Они прошли в библиотеку, сели в кресла.
– Жуковский, это все сочинено до нас. За десятки, за сотни, за тысячи лет до нашего рождения. – Андрей повел рукою, показывая на стены с книгами. – Жуковский, вам не страшно?
– Если об этом не думать – не страшно.
– Но возможно ли – не думать? Возможно ли не повторить открытого задолго до нас? – На висках Андрея проступали голубые жилочки. Чудилось, можно подсмотреть, как складываются мысли в этой светлой голове.
Весь вчерашний день у Васеньки вспотевали ладони, когда он думал о предстоящей встрече, но Андрей не экзаменовал, Андрей искал ответа на высокие вопросы, не стыдясь собственной беспомощности.
– Мы никого не повторим, Бог дает нам жизни неповторимые.
– Жуковский!
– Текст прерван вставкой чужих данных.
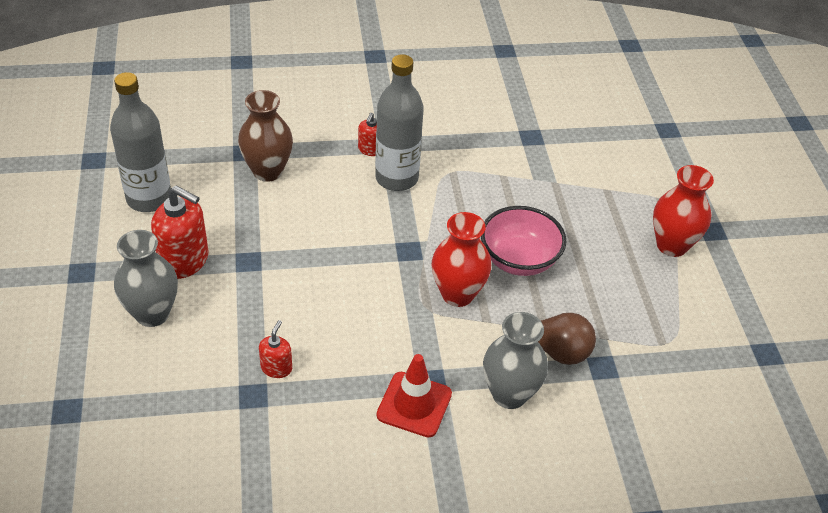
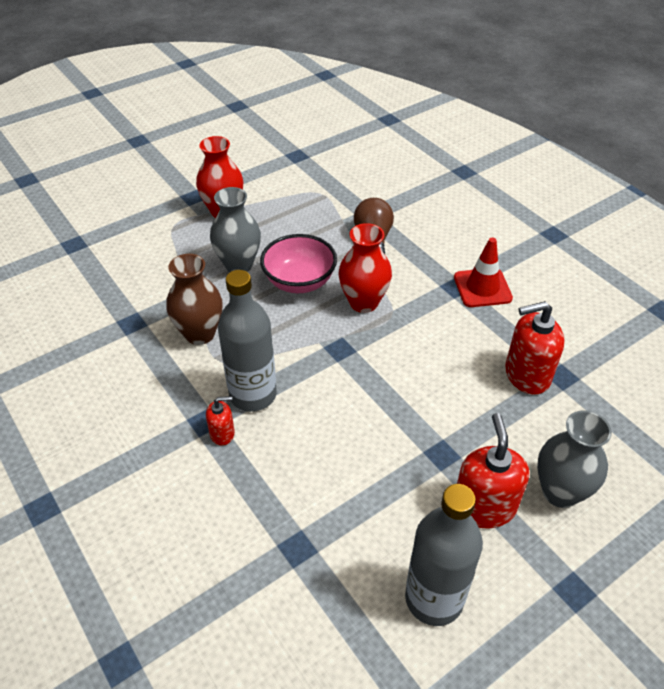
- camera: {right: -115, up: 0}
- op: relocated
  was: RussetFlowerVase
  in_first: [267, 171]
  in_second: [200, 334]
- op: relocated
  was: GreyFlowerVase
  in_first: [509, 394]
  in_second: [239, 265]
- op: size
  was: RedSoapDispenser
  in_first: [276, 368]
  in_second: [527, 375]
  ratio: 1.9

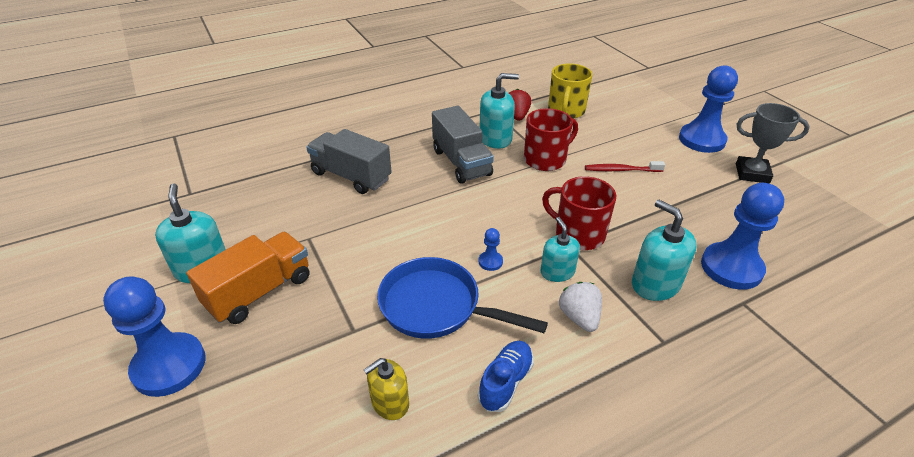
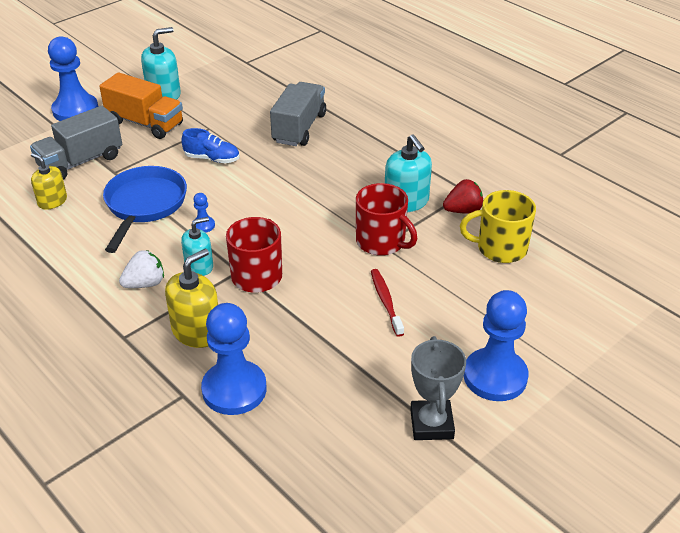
- camera: {right: 75, up: 0}
- op: relocated
  was: GreyToyTruck
  in_first: [461, 162]
  in_second: [81, 162]
- op: relocated
  was: CobaltLaceUpShoe
  in_first: [505, 382]
  in_second: [212, 159]
- op: colour
  was: TurquoiseSoapDispenser
  now: GoldenSoapDispenser
  in_first: [655, 284]
  in_second: [196, 331]

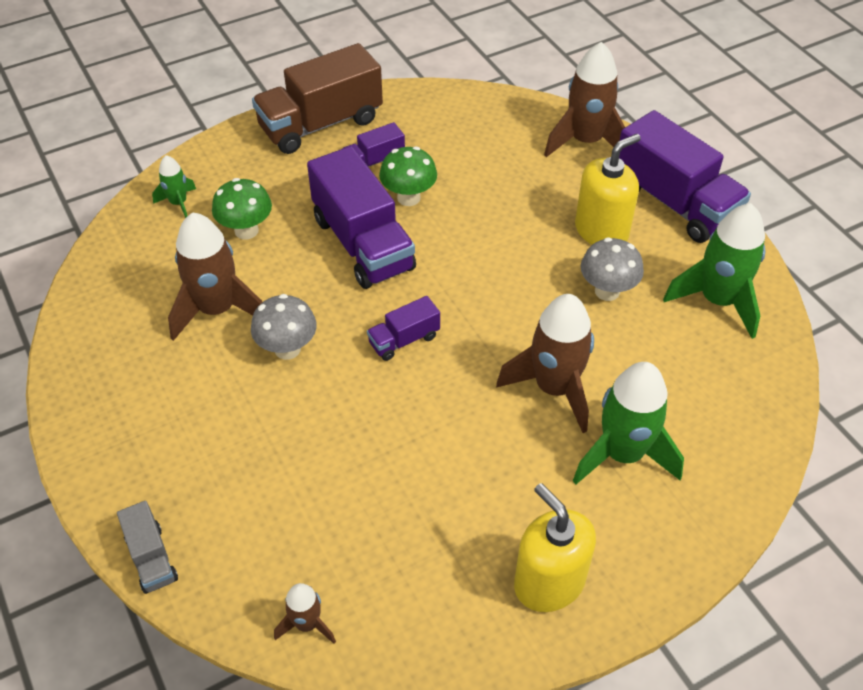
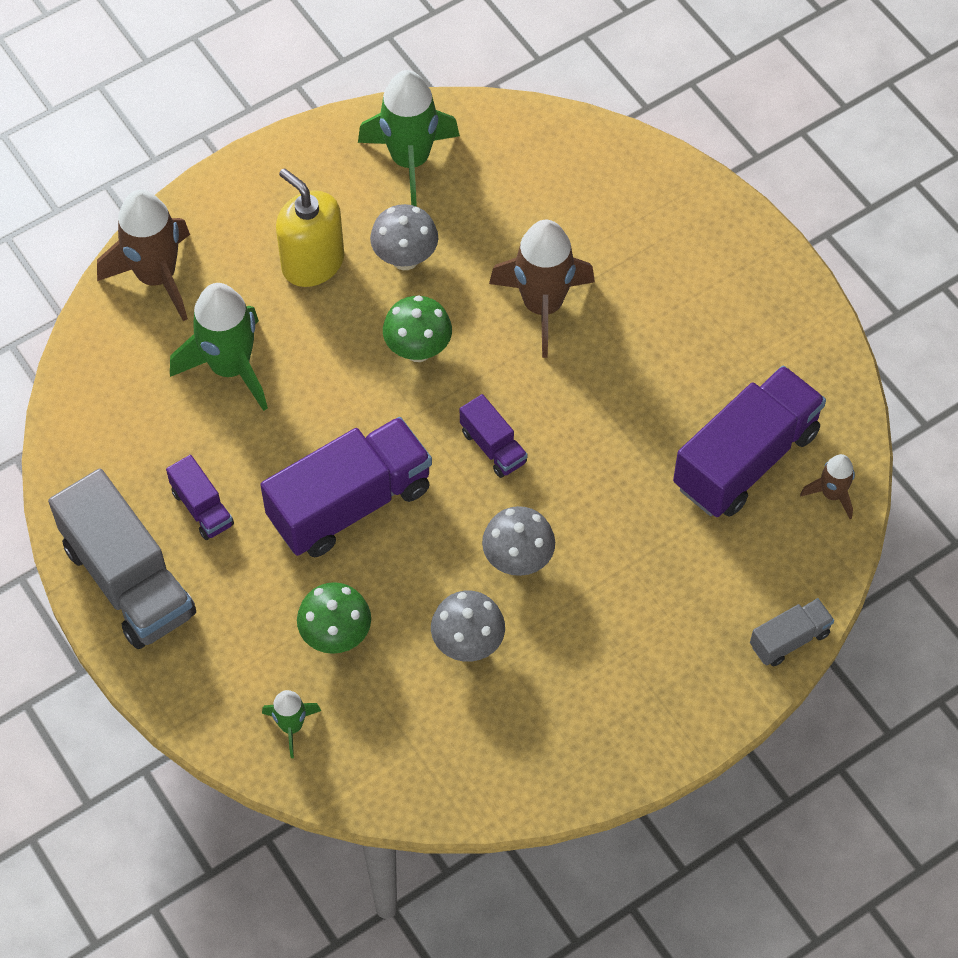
- camera: {right: -95, up: 10}
- op: missing
  was: GoldenSoapDispenser
  in_first: [549, 582]
- op: relocated
  was: LeafGreenMushroom
  in_first: [408, 198]
  in_second: [418, 350]
- op: relocated
  was: LeafGreenSpaceship
  in_first: [622, 454]
  in_second: [230, 368]
- op: relocated
  was: VioletToyTruck
  in_first: [674, 203]
  in_second: [745, 459]
- op: exchanged
  was: RussetSpaceship
  now: GreyMushroom
  in_first: [217, 310]
  in_second: [468, 644]
- op: colour
  was: RussetToyTruck
  now: GreyToyTruck
  in_first: [321, 124]
  in_second: [128, 580]

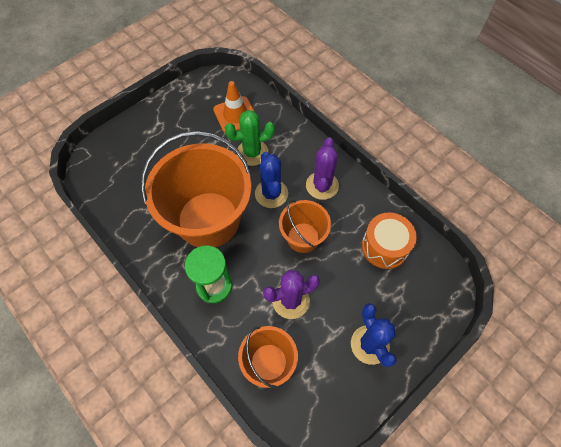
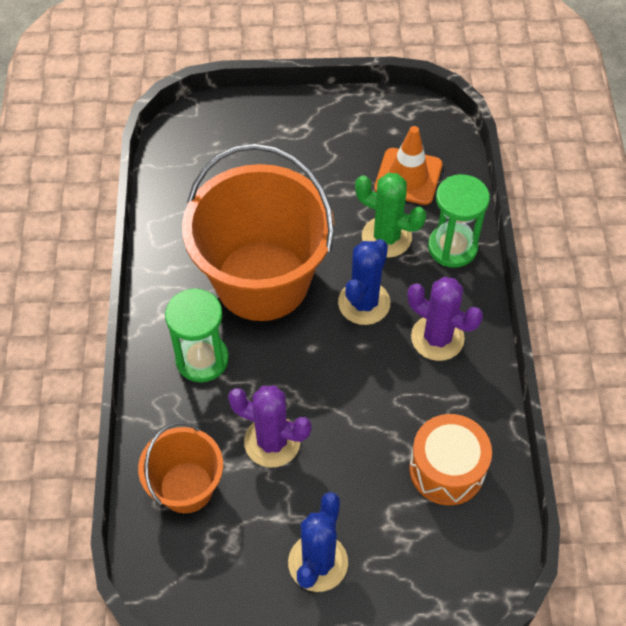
- camera: {right: 40, up: -5}
- op: missing
  was: OrangeColouredSandBucket
  in_first: [303, 237]
- op: appeared
  now: LeafGreenSandTimer
  in_second: [452, 247]
- op: spun
  was: VioletPricklyPlant
  in_first: [322, 185]
  in_second: [437, 338]
  clockwise: 75

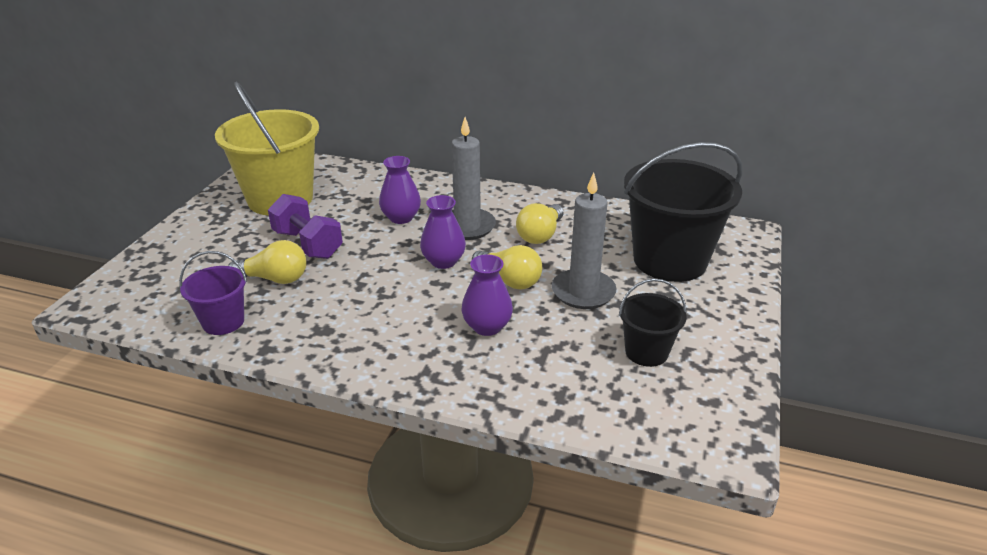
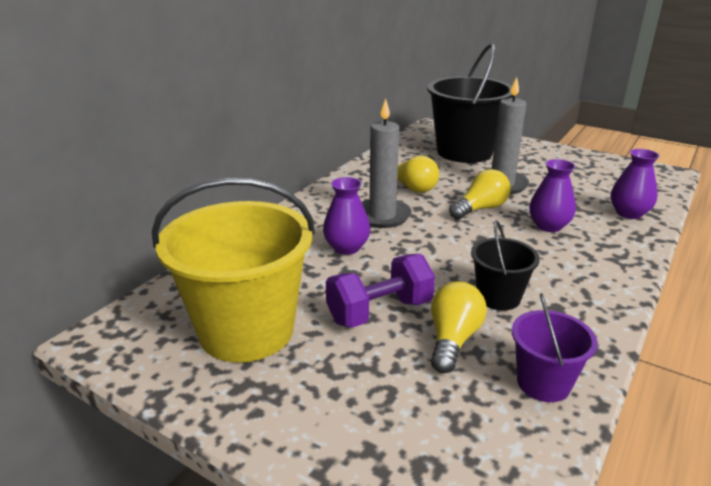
- camera: {right: -75, up: -5}
- op: relocated
  was: VioletFlowerVase
  in_first: [443, 261]
  in_second: [628, 213]
- op: relocated
  was: BlackSandBucket
  in_first: [646, 352]
  in_second: [498, 297]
Вы – гений! – Андрей вскочил, потряс руку собеседнику, придвинул лицо – глаза в глаза. – Но ведь русская литература – в состоянии зачатия. Нашей учебе – век. Мы еще в первом классе.
– Виршами Симеона Полоцкого начиналась российская пиитика, но теперь у нас Карамзин! – Васенька слышал свой голос, и в сердце у него было жарко: он говорил с Андреем Тургеневым, как ровня.
Андрей усмехнулся.
– Карамзин – Европа. Верно, Жуковский! Карамзин прорубил окно словом, как Петр Великий топором… Да, он научился у французов говорить о чувствах, но, Жуковский, – я этого не смогу толково изъяснить, однако ж представляю с ужасающей четкостью: Карамзин говорит русскими словами, но думает-то он по-французски. И чувствует – по-французски! Разве его Лиза – крестьянка?
– Лиза – поселянка…
– Хорошо, поселянка. Дочь свободного землепашца, не крепостная. С крепостной девкой нежносердый Эраст долго бы не церемонился.
Василий Андреевич холодеет и пламенеет, помня Агапку, но как можно сомневаться в гении Карамзина?
– Ведь все это о русских людях. Через Карамзина Европа и весь мир узнают сердце русского народа. Тургенев, вспомните! – И процитировал на память: – «Утренняя заря, как алое море, разливалась по восточному небу. Эраст стоял под ветвями высокого дуба, держа в объятиях своих бледную, томную, горестную подругу, которая, прощаясь с ним, прощалась с душою своею. Вся Натура пребывала в молчании». Это прекрасно!